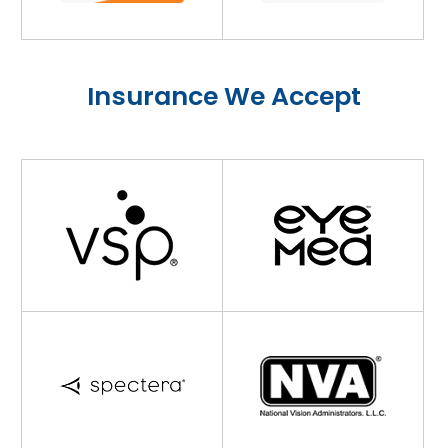
Insurance We Accept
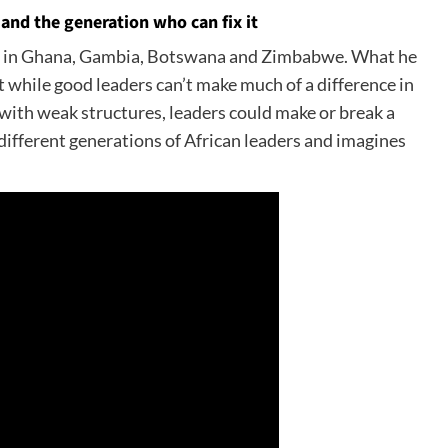
and the generation who can fix it
ved in Ghana, Gambia, Botswana and Zimbabwe. What he
 while good leaders can’t make much of a difference in
s with weak structures, leaders could make or break a
 different generations of African leaders and imagines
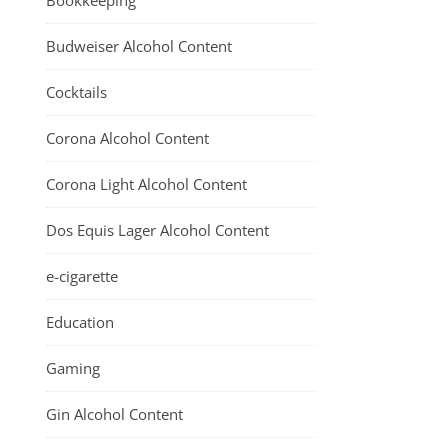
Bookkeeping
Budweiser Alcohol Content
Cocktails
Corona Alcohol Content
Corona Light Alcohol Content
Dos Equis Lager Alcohol Content
e-cigarette
Education
Gaming
Gin Alcohol Content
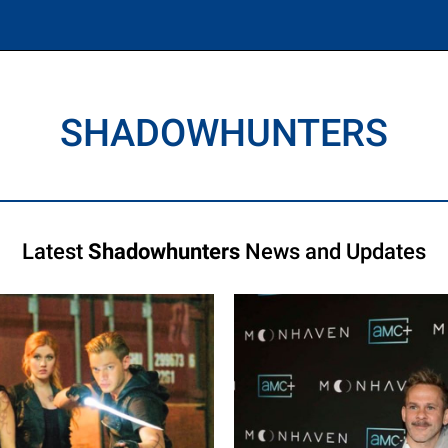
SHADOWHUNTERS
Latest
Shadowhunters
News and Updates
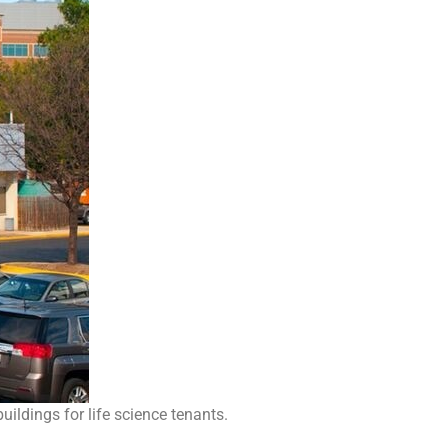
ildings for life science tenants.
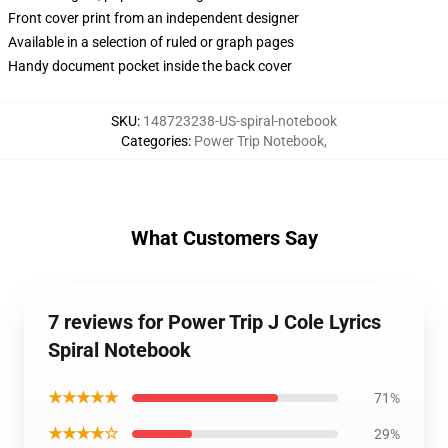
Front cover print from an independent designer
Available in a selection of ruled or graph pages
Handy document pocket inside the back cover
SKU
:
148723238-US-spiral-notebook
Categories
:
Power Trip Notebook
,
What Customers Say
7 reviews for Power Trip J Cole Lyrics
Spiral Notebook
★★★★★
71%
★★★★☆
29%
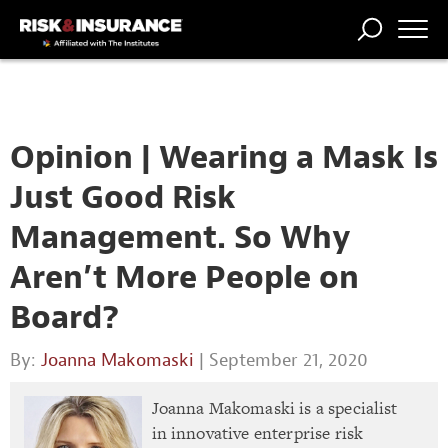
TRENDING
NATIONAL
POWER
WORKERS’
RISK MATRIX
RISK
STORIES
THE
COMP
BROKER
COMP
CENTRAL
PROFESSION
FORUM
Opinion | Wearing a Mask Is
Just Good Risk
Management. So Why
Aren’t More People on
Board?
By:
Joanna Makomaski
| September 21, 2020
Joanna Makomaski is a specialist
in innovative enterprise risk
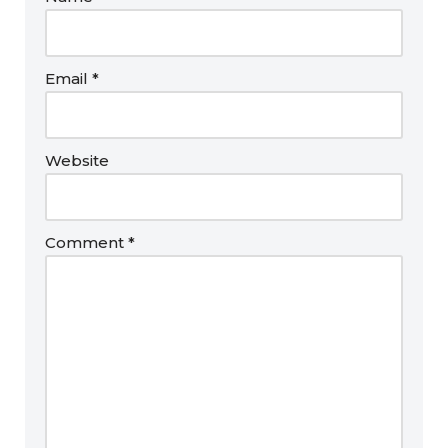
Email
*
Website
Comment
*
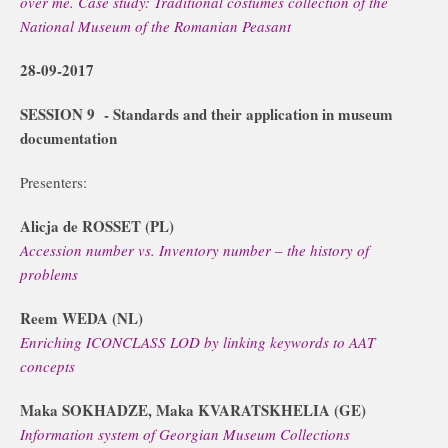
over me. Case study: Traditional costumes collection of the
National Museum of the Romanian Peasant
28-09-2017
SESSION 9
-
Standards and their application in museum
documentation
Presenters:
Alicja de ROSSET (PL)
Accession number vs. Inventory number – the history of
problems
Reem WEDA (NL)
Enriching ICONCLASS LOD by linking keywords to AAT
concepts
Maka SOKHADZE, Maka KVARATSKHELIA (GE)
Information system of Georgian Museum Collections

***

Required work: Every line in the listing above that mentions "Trip" should be returned.

Answer:
Power Trip Notebook
7 reviews for Power Trip J Cole Lyrics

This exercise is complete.